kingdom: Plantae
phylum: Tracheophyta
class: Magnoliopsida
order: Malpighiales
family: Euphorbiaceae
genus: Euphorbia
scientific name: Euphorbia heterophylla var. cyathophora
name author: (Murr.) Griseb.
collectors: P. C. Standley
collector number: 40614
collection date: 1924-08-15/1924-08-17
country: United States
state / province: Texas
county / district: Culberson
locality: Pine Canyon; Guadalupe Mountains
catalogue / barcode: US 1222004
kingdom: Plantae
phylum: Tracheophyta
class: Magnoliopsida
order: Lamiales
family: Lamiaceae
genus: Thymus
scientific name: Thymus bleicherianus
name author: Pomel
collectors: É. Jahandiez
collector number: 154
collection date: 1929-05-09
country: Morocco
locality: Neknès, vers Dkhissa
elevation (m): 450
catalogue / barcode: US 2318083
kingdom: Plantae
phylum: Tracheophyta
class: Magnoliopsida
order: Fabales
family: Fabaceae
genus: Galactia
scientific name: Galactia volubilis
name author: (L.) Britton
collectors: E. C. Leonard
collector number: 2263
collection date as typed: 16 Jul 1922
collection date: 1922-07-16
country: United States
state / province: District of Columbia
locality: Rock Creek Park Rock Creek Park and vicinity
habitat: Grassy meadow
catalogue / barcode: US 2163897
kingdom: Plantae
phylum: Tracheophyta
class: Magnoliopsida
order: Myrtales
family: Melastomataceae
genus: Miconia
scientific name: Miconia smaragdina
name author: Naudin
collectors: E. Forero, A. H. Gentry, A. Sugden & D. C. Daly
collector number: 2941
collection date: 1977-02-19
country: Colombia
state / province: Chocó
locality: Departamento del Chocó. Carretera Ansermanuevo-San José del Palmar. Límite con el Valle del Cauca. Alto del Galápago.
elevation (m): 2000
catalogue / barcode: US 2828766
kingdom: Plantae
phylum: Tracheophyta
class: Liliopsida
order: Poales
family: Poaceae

**Your goal:** Reproduce every one of the lines above verbatim, from the first through the last, without altering any character.

**Complete response:**
kingdom: Plantae
phylum: Tracheophyta
class: Magnoliopsida
order: Malpighiales
family: Euphorbiaceae
genus: Euphorbia
scientific name: Euphorbia heterophylla var. cyathophora
name author: (Murr.) Griseb.
collectors: P. C. Standley
collector number: 40614
collection date: 1924-08-15/1924-08-17
country: United States
state / province: Texas
county / district: Culberson
locality: Pine Canyon; Guadalupe Mountains
catalogue / barcode: US 1222004
kingdom: Plantae
phylum: Tracheophyta
class: Magnoliopsida
order: Lamiales
family: Lamiaceae
genus: Thymus
scientific name: Thymus bleicherianus
name author: Pomel
collectors: É. Jahandiez
collector number: 154
collection date: 1929-05-09
country: Morocco
locality: Neknès, vers Dkhissa
elevation (m): 450
catalogue / barcode: US 2318083
kingdom: Plantae
phylum: Tracheophyta
class: Magnoliopsida
order: Fabales
family: Fabaceae
genus: Galactia
scientific name: Galactia volubilis
name author: (L.) Britton
collectors: E. C. Leonard
collector number: 2263
collection date as typed: 16 Jul 1922
collection date: 1922-07-16
country: United States
state / province: District of Columbia
locality: Rock Creek Park Rock Creek Park and vicinity
habitat: Grassy meadow
catalogue / barcode: US 2163897
kingdom: Plantae
phylum: Tracheophyta
class: Magnoliopsida
order: Myrtales
family: Melastomataceae
genus: Miconia
scientific name: Miconia smaragdina
name author: Naudin
collectors: E. Forero, A. H. Gentry, A. Sugden & D. C. Daly
collector number: 2941
collection date: 1977-02-19
country: Colombia
state / province: Chocó
locality: Departamento del Chocó. Carretera Ansermanuevo-San José del Palmar. Límite con el Valle del Cauca. Alto del Galápago.
elevation (m): 2000
catalogue / barcode: US 2828766
kingdom: Plantae
phylum: Tracheophyta
class: Liliopsida
order: Poales
family: Poaceae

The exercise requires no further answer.